Each line of the data below from the one holding "M 6,16 L 79,19" to the one holding "M 1172,797 L 1284,797", inclusive, is to be reproduced exactly; no other line belongs in the answer.

[Stored data]
________________________________________
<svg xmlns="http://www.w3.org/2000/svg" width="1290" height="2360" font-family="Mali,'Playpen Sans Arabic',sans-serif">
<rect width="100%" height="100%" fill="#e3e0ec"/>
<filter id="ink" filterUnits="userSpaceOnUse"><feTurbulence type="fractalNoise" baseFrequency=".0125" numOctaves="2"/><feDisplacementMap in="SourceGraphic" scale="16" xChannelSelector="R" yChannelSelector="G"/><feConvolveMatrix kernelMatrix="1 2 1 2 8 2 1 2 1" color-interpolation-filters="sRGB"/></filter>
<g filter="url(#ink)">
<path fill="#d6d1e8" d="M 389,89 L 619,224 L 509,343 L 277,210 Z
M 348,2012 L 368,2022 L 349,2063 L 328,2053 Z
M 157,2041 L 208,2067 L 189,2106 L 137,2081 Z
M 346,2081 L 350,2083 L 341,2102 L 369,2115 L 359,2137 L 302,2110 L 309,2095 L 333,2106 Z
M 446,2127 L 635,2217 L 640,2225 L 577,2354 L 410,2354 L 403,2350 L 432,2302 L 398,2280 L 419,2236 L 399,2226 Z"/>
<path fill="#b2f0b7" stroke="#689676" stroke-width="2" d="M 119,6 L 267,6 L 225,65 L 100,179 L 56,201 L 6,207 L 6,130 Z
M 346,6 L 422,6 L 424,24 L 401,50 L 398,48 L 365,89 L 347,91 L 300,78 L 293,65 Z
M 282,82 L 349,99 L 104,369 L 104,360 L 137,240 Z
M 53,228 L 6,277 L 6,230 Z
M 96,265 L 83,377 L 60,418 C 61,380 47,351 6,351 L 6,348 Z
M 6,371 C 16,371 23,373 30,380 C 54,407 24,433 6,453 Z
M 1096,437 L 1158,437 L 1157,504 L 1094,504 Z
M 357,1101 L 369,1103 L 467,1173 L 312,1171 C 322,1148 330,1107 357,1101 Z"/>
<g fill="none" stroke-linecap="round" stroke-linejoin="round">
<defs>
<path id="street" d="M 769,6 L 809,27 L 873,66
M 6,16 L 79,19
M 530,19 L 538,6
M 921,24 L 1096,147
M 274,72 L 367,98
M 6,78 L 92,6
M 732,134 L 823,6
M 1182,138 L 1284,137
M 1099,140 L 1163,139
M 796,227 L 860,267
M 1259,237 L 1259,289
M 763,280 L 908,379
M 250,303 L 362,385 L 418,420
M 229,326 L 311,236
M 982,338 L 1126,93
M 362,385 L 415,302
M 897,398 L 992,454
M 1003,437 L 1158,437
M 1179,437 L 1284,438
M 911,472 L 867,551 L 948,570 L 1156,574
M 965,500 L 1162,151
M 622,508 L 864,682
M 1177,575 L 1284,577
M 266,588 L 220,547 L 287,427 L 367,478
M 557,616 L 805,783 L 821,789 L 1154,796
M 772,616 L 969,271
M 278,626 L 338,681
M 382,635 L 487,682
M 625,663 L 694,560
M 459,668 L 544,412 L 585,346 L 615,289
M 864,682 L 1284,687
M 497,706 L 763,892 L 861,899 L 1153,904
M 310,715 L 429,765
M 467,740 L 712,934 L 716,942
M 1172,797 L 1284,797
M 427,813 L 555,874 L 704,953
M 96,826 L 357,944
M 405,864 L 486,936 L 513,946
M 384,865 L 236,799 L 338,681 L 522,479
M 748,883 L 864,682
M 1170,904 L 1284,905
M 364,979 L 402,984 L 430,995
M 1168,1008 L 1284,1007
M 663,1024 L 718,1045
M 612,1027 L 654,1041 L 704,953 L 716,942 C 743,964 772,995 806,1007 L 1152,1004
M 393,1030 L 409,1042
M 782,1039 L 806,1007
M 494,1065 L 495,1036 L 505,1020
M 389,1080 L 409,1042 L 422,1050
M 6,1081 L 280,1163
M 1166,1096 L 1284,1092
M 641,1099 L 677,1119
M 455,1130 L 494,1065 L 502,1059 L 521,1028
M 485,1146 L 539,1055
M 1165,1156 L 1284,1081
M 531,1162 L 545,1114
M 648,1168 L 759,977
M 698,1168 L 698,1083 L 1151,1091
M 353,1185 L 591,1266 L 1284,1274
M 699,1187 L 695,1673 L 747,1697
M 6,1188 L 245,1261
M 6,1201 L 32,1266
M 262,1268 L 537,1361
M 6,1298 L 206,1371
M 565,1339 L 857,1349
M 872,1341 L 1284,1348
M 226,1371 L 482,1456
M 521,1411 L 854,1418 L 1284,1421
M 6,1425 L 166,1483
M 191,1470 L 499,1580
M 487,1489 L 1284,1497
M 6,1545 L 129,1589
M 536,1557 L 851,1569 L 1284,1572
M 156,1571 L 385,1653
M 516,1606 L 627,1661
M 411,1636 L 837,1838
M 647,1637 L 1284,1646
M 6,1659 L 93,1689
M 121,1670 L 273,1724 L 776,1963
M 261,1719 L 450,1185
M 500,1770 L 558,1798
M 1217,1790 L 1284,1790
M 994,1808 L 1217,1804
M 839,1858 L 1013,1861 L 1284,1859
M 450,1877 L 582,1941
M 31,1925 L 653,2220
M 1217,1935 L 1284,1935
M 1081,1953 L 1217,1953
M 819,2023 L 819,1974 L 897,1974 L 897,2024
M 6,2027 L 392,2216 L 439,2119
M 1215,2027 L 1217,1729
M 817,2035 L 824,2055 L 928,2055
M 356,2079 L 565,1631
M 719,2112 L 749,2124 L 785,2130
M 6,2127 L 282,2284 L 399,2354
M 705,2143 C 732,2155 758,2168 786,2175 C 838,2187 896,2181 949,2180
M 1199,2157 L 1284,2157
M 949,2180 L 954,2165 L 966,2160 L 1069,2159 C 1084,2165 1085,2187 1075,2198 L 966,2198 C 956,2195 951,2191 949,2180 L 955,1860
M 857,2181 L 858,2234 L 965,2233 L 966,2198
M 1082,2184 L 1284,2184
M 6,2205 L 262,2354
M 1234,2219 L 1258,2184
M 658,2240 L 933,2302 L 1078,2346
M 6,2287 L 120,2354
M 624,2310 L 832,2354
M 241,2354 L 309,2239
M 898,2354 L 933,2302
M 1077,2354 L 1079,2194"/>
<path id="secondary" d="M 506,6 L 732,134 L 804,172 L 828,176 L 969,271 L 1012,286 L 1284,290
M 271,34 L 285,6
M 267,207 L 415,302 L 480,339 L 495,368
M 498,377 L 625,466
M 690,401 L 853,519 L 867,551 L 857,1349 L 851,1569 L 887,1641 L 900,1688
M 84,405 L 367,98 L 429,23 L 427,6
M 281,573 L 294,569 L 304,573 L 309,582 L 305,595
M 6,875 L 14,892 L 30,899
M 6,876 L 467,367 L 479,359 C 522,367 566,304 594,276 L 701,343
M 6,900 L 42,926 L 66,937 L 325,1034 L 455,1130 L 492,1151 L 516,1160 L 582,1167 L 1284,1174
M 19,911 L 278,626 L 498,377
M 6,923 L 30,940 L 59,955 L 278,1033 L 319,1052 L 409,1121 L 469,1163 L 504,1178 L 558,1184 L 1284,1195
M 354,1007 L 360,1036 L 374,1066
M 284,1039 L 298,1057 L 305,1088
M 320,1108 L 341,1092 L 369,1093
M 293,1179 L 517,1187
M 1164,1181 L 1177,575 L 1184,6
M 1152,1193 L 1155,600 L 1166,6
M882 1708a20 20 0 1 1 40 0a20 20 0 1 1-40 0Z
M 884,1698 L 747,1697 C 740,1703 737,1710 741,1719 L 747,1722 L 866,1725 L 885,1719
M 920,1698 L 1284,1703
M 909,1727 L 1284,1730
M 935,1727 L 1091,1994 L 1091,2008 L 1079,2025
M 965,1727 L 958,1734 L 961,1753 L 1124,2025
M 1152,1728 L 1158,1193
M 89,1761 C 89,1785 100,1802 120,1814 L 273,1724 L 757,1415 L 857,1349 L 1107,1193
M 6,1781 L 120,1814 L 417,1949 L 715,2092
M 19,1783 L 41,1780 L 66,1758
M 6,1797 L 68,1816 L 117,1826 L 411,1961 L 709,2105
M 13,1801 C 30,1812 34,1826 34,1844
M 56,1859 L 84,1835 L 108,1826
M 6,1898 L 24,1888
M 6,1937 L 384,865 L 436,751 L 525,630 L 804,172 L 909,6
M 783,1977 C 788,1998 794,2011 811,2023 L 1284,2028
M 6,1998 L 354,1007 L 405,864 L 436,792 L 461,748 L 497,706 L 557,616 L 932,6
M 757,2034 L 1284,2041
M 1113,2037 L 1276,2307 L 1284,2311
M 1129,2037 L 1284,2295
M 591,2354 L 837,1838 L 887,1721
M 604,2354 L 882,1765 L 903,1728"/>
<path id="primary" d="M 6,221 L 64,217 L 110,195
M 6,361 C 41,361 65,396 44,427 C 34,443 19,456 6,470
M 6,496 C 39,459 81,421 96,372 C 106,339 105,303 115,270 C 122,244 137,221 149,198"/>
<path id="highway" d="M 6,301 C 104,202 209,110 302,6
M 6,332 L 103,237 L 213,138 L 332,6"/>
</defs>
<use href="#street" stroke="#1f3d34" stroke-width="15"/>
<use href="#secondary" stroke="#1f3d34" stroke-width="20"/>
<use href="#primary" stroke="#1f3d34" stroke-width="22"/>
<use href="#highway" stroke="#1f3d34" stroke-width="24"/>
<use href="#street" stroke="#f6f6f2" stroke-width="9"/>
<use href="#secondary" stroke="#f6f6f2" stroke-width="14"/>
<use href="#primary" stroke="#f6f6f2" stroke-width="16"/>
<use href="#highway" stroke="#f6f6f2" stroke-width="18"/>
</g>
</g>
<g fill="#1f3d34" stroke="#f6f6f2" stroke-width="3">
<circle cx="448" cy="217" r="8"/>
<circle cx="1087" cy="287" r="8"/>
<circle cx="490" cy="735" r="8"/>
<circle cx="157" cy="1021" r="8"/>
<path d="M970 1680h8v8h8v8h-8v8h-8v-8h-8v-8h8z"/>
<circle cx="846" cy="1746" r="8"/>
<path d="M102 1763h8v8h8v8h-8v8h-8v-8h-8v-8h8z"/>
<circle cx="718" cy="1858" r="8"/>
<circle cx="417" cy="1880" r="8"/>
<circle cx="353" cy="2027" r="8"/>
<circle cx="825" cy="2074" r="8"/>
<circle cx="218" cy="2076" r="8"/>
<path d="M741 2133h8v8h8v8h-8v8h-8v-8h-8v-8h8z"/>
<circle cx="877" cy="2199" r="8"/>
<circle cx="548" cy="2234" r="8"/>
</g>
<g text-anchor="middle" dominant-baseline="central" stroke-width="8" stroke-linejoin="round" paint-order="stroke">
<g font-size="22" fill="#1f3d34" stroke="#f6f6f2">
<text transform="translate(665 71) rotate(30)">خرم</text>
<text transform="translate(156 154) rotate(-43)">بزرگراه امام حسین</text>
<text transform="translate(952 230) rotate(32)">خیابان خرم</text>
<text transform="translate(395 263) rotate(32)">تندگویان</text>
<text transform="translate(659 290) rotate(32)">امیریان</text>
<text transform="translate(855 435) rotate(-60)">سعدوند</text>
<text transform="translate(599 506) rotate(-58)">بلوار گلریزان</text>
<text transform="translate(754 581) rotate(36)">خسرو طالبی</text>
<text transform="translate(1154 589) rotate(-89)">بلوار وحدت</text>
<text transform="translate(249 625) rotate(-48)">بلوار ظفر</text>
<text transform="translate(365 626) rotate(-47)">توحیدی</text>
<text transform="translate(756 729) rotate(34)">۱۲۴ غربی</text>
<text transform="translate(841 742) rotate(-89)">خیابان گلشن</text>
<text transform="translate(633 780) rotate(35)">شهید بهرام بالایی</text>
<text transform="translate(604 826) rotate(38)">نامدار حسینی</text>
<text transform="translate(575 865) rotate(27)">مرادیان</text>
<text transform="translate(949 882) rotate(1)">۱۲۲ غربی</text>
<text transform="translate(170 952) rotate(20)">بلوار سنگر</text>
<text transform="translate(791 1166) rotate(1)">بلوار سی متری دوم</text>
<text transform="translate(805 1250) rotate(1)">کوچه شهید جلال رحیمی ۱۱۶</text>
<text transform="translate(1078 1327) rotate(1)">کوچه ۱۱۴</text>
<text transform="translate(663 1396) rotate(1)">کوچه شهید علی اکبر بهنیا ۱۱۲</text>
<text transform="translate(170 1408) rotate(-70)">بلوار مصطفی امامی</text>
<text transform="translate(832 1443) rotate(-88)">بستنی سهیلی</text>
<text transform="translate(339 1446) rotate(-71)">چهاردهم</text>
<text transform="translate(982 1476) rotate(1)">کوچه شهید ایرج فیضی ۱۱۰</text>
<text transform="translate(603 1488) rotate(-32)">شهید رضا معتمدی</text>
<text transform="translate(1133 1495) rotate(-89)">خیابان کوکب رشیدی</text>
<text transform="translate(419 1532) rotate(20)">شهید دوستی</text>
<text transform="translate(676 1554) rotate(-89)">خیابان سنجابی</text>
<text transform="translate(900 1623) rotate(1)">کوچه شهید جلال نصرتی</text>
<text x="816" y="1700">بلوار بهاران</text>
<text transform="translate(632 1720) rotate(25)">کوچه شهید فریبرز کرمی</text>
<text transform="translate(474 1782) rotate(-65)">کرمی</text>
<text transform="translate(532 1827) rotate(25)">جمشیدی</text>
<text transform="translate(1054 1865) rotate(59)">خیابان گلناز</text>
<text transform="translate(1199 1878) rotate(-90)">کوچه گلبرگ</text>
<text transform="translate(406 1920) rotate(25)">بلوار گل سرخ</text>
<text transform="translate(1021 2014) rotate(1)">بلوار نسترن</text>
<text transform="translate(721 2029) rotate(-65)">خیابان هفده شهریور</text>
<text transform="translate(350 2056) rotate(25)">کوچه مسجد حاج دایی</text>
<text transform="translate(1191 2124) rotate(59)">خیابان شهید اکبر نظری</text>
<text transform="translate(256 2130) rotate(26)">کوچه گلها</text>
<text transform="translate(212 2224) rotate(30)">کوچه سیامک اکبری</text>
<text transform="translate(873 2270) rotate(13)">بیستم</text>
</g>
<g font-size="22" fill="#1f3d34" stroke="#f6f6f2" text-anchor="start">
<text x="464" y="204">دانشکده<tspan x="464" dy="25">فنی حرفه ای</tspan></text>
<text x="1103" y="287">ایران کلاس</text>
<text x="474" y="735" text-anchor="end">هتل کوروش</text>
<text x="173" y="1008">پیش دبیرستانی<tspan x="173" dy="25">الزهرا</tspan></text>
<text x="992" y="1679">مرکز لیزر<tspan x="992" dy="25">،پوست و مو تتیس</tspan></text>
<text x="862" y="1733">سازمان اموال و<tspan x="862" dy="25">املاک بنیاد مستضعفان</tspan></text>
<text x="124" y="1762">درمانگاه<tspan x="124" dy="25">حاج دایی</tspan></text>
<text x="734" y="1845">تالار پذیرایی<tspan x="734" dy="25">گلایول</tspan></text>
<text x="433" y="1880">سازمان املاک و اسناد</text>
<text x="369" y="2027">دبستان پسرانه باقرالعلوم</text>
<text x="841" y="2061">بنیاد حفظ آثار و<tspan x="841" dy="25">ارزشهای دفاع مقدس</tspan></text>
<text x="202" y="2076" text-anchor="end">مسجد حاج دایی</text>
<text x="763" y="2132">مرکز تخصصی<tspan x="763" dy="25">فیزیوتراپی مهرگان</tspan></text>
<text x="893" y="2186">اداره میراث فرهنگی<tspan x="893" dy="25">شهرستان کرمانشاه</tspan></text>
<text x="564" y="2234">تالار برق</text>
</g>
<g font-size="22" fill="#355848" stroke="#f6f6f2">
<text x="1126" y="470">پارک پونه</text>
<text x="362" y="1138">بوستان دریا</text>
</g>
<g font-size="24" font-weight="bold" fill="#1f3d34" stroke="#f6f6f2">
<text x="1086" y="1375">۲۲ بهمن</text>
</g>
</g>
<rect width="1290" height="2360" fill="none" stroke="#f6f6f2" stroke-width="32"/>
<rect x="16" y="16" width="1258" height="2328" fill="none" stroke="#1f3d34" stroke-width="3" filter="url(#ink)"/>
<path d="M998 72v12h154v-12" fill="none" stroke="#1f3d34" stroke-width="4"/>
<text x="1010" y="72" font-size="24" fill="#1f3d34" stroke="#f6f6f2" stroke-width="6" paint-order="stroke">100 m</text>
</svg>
________________________________________
*Solution for this exercise*
M 6,16 L 79,19
M 530,19 L 538,6
M 921,24 L 1096,147
M 274,72 L 367,98
M 6,78 L 92,6
M 732,134 L 823,6
M 1182,138 L 1284,137
M 1099,140 L 1163,139
M 796,227 L 860,267
M 1259,237 L 1259,289
M 763,280 L 908,379
M 250,303 L 362,385 L 418,420
M 229,326 L 311,236
M 982,338 L 1126,93
M 362,385 L 415,302
M 897,398 L 992,454
M 1003,437 L 1158,437
M 1179,437 L 1284,438
M 911,472 L 867,551 L 948,570 L 1156,574
M 965,500 L 1162,151
M 622,508 L 864,682
M 1177,575 L 1284,577
M 266,588 L 220,547 L 287,427 L 367,478
M 557,616 L 805,783 L 821,789 L 1154,796
M 772,616 L 969,271
M 278,626 L 338,681
M 382,635 L 487,682
M 625,663 L 694,560
M 459,668 L 544,412 L 585,346 L 615,289
M 864,682 L 1284,687
M 497,706 L 763,892 L 861,899 L 1153,904
M 310,715 L 429,765
M 467,740 L 712,934 L 716,942
M 1172,797 L 1284,797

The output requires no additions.